A circular road of radius 1000 m has a banking angle $45^\circ$ . If the coefficient of friction between tyre and road is 0.5, then the maximum safe speed of a car having mass 2000 kg will be
(A) 172 m/s
(B) 124 m/s
(C) 99 m/s
(D) 86 m/s

Answer 1

Solution

Friction is desirable and necessary for providing traction and facilitating movement on land. For acceleration, deceleration, and changing direction, most ground vehicles rely on friction. Sudden traction loss can result in a loss of control and an accident. Friction is not a basic force in and of itself. This is a notion that we use in this problem.
Formula used:
$v = \sqrt {\dfrac{{rg\left( {\tan \theta - {\mu _s}} \right)}}{{1 + {\mu _s}\tan \theta }}}$
V = velocity
R = radius
G = acceleration due to gravity
${\mu _s}$ = coefficient of friction

Complete answer:
A banked turn (also known as a banking turn) is a turn or direction change in which the vehicle banks or inclines towards the inside of the turn. This is generally owing to the roadbed having a transverse down-slope towards the inside of the bend on a road or railroad. The bank angle is the angle at which the vehicle's longitudinal axis is inclined in relation to the horizontal. When examining the system's impacts of friction, it's important to remember which way the friction force is pointing. When determining our car's maximum speed, friction will point down the gradient and towards the circle's centre.
As a result, the horizontal component of friction must be added to the normal force.

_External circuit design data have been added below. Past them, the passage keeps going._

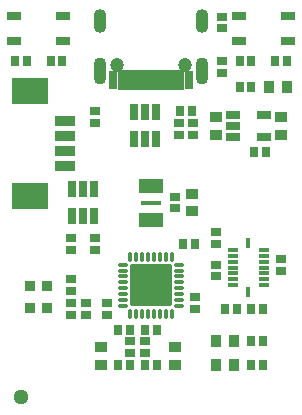
<source format=gbr>
%TF.GenerationSoftware,Altium Limited,Altium Designer,21.7.2 (23)*%
G04 Layer_Color=8388736*
%FSLAX45Y45*%
%MOMM*%
%TF.SameCoordinates,838FB56E-0ED7-4152-9A2E-8E5145BDEB09*%
%TF.FilePolarity,Negative*%
%TF.FileFunction,Soldermask,Top*%
%TF.Part,Single*%
G01*
G75*
%TA.AperFunction,TestPad*%
G04:AMPARAMS|DCode=34|XSize=0.9mm|YSize=0.8mm|CornerRadius=0.04mm|HoleSize=0mm|Usage=FLASHONLY|Rotation=90.000|XOffset=0mm|YOffset=0mm|HoleType=Round|Shape=RoundedRectangle|*
%AMROUNDEDRECTD34*
21,1,0.90000,0.72000,0,0,90.0*
21,1,0.82000,0.80000,0,0,90.0*
1,1,0.08000,0.36000,0.41000*
1,1,0.08000,0.36000,-0.41000*
1,1,0.08000,-0.36000,-0.41000*
1,1,0.08000,-0.36000,0.41000*
%
%ADD34ROUNDEDRECTD34*%
%TA.AperFunction,WasherPad*%
%ADD50C,1.29200*%
%TA.AperFunction,ComponentPad*%
%ADD51C,1.20000*%
%ADD52O,1.10000X2.30000*%
%ADD53O,1.10000X2.00000*%
%TA.AperFunction,SMDPad,CuDef*%
%ADD60R,1.79000X0.39000*%
%ADD61R,0.56000X1.16000*%
%ADD62R,0.74000X0.84000*%
%TA.AperFunction,ConnectorPad*%
%ADD63R,1.19000X0.79000*%
%TA.AperFunction,SMDPad,CuDef*%
%ADD64R,0.94000X1.14000*%
%ADD65R,0.84000X0.74000*%
%ADD66R,0.89000X0.44000*%
%ADD67R,0.44000X0.89000*%
%ADD68R,1.14000X0.94000*%
%ADD69R,3.14000X2.24000*%
%ADD70R,1.74000X0.94000*%
G04:AMPARAMS|DCode=71|XSize=3.59mm|YSize=3.59mm|CornerRadius=0.2425mm|HoleSize=0mm|Usage=FLASHONLY|Rotation=270.000|XOffset=0mm|YOffset=0mm|HoleType=Round|Shape=RoundedRectangle|*
%AMROUNDEDRECTD71*
21,1,3.59000,3.10500,0,0,270.0*
21,1,3.10500,3.59000,0,0,270.0*
1,1,0.48500,-1.55250,-1.55250*
1,1,0.48500,-1.55250,1.55250*
1,1,0.48500,1.55250,1.55250*
1,1,0.48500,1.55250,-1.55250*
%
%ADD71ROUNDEDRECTD71*%
G04:AMPARAMS|DCode=72|XSize=0.35mm|YSize=0.8mm|CornerRadius=0.0625mm|HoleSize=0mm|Usage=FLASHONLY|Rotation=90.000|XOffset=0mm|YOffset=0mm|HoleType=Round|Shape=RoundedRectangle|*
%AMROUNDEDRECTD72*
21,1,0.35000,0.67500,0,0,90.0*
21,1,0.22500,0.80000,0,0,90.0*
1,1,0.12500,0.33750,0.11250*
1,1,0.12500,0.33750,-0.11250*
1,1,0.12500,-0.33750,-0.11250*
1,1,0.12500,-0.33750,0.11250*
%
%ADD72ROUNDEDRECTD72*%
G04:AMPARAMS|DCode=73|XSize=0.35mm|YSize=0.8mm|CornerRadius=0.0625mm|HoleSize=0mm|Usage=FLASHONLY|Rotation=0.000|XOffset=0mm|YOffset=0mm|HoleType=Round|Shape=RoundedRectangle|*
%AMROUNDEDRECTD73*
21,1,0.35000,0.67500,0,0,0.0*
21,1,0.22500,0.80000,0,0,0.0*
1,1,0.12500,0.11250,-0.33750*
1,1,0.12500,-0.11250,-0.33750*
1,1,0.12500,-0.11250,0.33750*
1,1,0.12500,0.11250,0.33750*
%
%ADD73ROUNDEDRECTD73*%
%TA.AperFunction,ConnectorPad*%
%ADD74R,0.88000X1.78000*%
%ADD75R,0.74000X1.64000*%
%ADD76R,0.58000X1.78000*%
%TA.AperFunction,SMDPad,CuDef*%
%ADD77R,0.74000X1.34000*%
%ADD78R,1.19000X0.74000*%
D34*
X-877500Y-192500D02*
D03*
Y-7500D02*
D03*
X-1022500Y-192500D02*
D03*
Y-7500D02*
D03*
D50*
X-1100000Y-950000D02*
D03*
D51*
X-290000Y1865000D02*
D03*
X290000D02*
D03*
D52*
X432500Y1815000D02*
D03*
X-432500D02*
D03*
D53*
Y2235000D02*
D03*
X432500D02*
D03*
D60*
X0Y700000D02*
D03*
D61*
X-75000Y555500D02*
D03*
X-25000D02*
D03*
X25000D02*
D03*
X75000D02*
D03*
X-75000Y844500D02*
D03*
X-25000D02*
D03*
X25000D02*
D03*
X75000D02*
D03*
D62*
X1050000Y1900000D02*
D03*
X1150000D02*
D03*
X750000D02*
D03*
X850000D02*
D03*
X250000Y1475000D02*
D03*
X350000D02*
D03*
X50000Y-675000D02*
D03*
X-50000D02*
D03*
X50000Y-375000D02*
D03*
X-50000D02*
D03*
X375000Y350000D02*
D03*
X275000D02*
D03*
X-275000Y-675000D02*
D03*
X-175000D02*
D03*
X-275000Y-375000D02*
D03*
X-175000D02*
D03*
X725000Y-200000D02*
D03*
X625000D02*
D03*
X850000D02*
D03*
X950000D02*
D03*
X-750000Y1900000D02*
D03*
X-850000D02*
D03*
X-1050000D02*
D03*
X-1150000D02*
D03*
X950000Y-475000D02*
D03*
X850000D02*
D03*
X950000Y-675000D02*
D03*
X850000D02*
D03*
X750000Y1675000D02*
D03*
X850000D02*
D03*
X875000Y1125000D02*
D03*
X975000D02*
D03*
D63*
X1157500Y2067500D02*
D03*
X742500D02*
D03*
X1157500Y2282500D02*
D03*
X742500D02*
D03*
X-1157500D02*
D03*
X-742500D02*
D03*
X-1157500Y2067500D02*
D03*
X-742500D02*
D03*
D64*
X700000Y-475000D02*
D03*
X550000D02*
D03*
X700000Y-675000D02*
D03*
X550000D02*
D03*
X1000000Y1675000D02*
D03*
X1150000D02*
D03*
D65*
X240000Y1275000D02*
D03*
Y1375000D02*
D03*
X360000Y1275000D02*
D03*
Y1375000D02*
D03*
X-50000Y-575000D02*
D03*
Y-475000D02*
D03*
X-375000Y-250000D02*
D03*
Y-150000D02*
D03*
X375000Y-200000D02*
D03*
Y-100000D02*
D03*
X200000Y750000D02*
D03*
Y650000D02*
D03*
X-175000Y-575000D02*
D03*
Y-475000D02*
D03*
X-475000Y400000D02*
D03*
Y300000D02*
D03*
X550000Y450000D02*
D03*
Y350000D02*
D03*
X-550000Y-150000D02*
D03*
Y-250000D02*
D03*
X-675000Y400000D02*
D03*
Y300000D02*
D03*
X-675000Y-50000D02*
D03*
Y50000D02*
D03*
Y-150000D02*
D03*
Y-250000D02*
D03*
X600000Y1900000D02*
D03*
Y1800000D02*
D03*
Y2175000D02*
D03*
Y2275000D02*
D03*
X1100000Y125000D02*
D03*
Y225000D02*
D03*
X550000Y175000D02*
D03*
Y75000D02*
D03*
X-475000Y1475000D02*
D03*
Y1375000D02*
D03*
D66*
X955000Y300000D02*
D03*
Y250000D02*
D03*
Y200000D02*
D03*
Y150000D02*
D03*
Y100000D02*
D03*
Y50000D02*
D03*
Y0D02*
D03*
X695000D02*
D03*
Y50000D02*
D03*
Y100000D02*
D03*
Y150000D02*
D03*
Y200000D02*
D03*
Y250000D02*
D03*
Y300000D02*
D03*
D67*
X825000Y-55000D02*
D03*
Y355000D02*
D03*
D68*
X-425000Y-525000D02*
D03*
Y-675000D02*
D03*
X200000Y-525000D02*
D03*
Y-675000D02*
D03*
X350000Y775000D02*
D03*
Y625000D02*
D03*
X1100000Y1275000D02*
D03*
Y1425000D02*
D03*
X550000Y1275000D02*
D03*
Y1425000D02*
D03*
D69*
X-1020000Y757500D02*
D03*
Y1642500D02*
D03*
D70*
X-730000Y1012500D02*
D03*
Y1137500D02*
D03*
Y1262500D02*
D03*
Y1387500D02*
D03*
D71*
X0Y0D02*
D03*
D72*
X-240000Y-175000D02*
D03*
Y-125000D02*
D03*
Y-75000D02*
D03*
Y-25000D02*
D03*
Y25000D02*
D03*
Y75000D02*
D03*
Y125000D02*
D03*
Y175000D02*
D03*
X240000D02*
D03*
Y125000D02*
D03*
Y75000D02*
D03*
Y25000D02*
D03*
Y-25000D02*
D03*
Y-75000D02*
D03*
Y-125000D02*
D03*
Y-175000D02*
D03*
D73*
X-175000Y240000D02*
D03*
X-125000D02*
D03*
X-75000D02*
D03*
X-25000D02*
D03*
X25000D02*
D03*
X75000D02*
D03*
X125000D02*
D03*
X175000D02*
D03*
Y-240000D02*
D03*
X125000D02*
D03*
X75000D02*
D03*
X25000D02*
D03*
X-25000D02*
D03*
X-75000D02*
D03*
X-125000D02*
D03*
X-175000D02*
D03*
D74*
X240000Y1740000D02*
D03*
X-240000D02*
D03*
D75*
X320000D02*
D03*
X-320000D02*
D03*
D76*
X175000D02*
D03*
X125000D02*
D03*
X75000D02*
D03*
X-175000D02*
D03*
X-125000D02*
D03*
X-75000D02*
D03*
X-25000D02*
D03*
X25000D02*
D03*
D77*
X-145000Y1235000D02*
D03*
X-50000D02*
D03*
X45000D02*
D03*
Y1465000D02*
D03*
X-50000D02*
D03*
X-145000D02*
D03*
X-670000Y585000D02*
D03*
X-575000D02*
D03*
X-480000D02*
D03*
Y815000D02*
D03*
X-575000D02*
D03*
X-670000D02*
D03*
D78*
X692500Y1445000D02*
D03*
Y1350000D02*
D03*
Y1255000D02*
D03*
X957500D02*
D03*
Y1445000D02*
D03*
%TF.MD5,d6099f91a4a42dbc76bd32b3e7fbe9b2*%
M02*

</source>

Our new net force in the direction of the turn's centre (centripetal force) is the sum of these two forces:
$v = \sqrt {\dfrac{{rg\left( {\tan \theta - {\mu _s}} \right)}}{{1 + {\mu _s}\tan \theta }}}$
Upon squaring on both the sides we get
${v^2} = \dfrac{{rg\left( {\tan \theta - {\mu _s}} \right)}}{{1 + {\mu _s}\tan \theta }}$
Substituting all the values obtained from the question
R = 1000 m
G = $9.8{\text{ }}m{s^{ - 2}}$
$\theta = {45^o}$
Hence $\tan {45^o} = 1$
${\mu _s} = 0.5$
$\therefore {v^2} = 9.8 \times 1000 \times \left( {\dfrac{{0.5 \times 1}}{{1 - 0.5 \times 1}}} \right)$
$\Rightarrow v = 172m{s^{ - 1}}$

Hence option A is correct.

Note:
When considering the direction of friction for the automobile's lowest velocity, the discrepancy in the latter analysis arises (towards the outside of the circle). As a result, when inserting friction into equations for forces in the centripetal and vertical directions, the opposite procedures are done.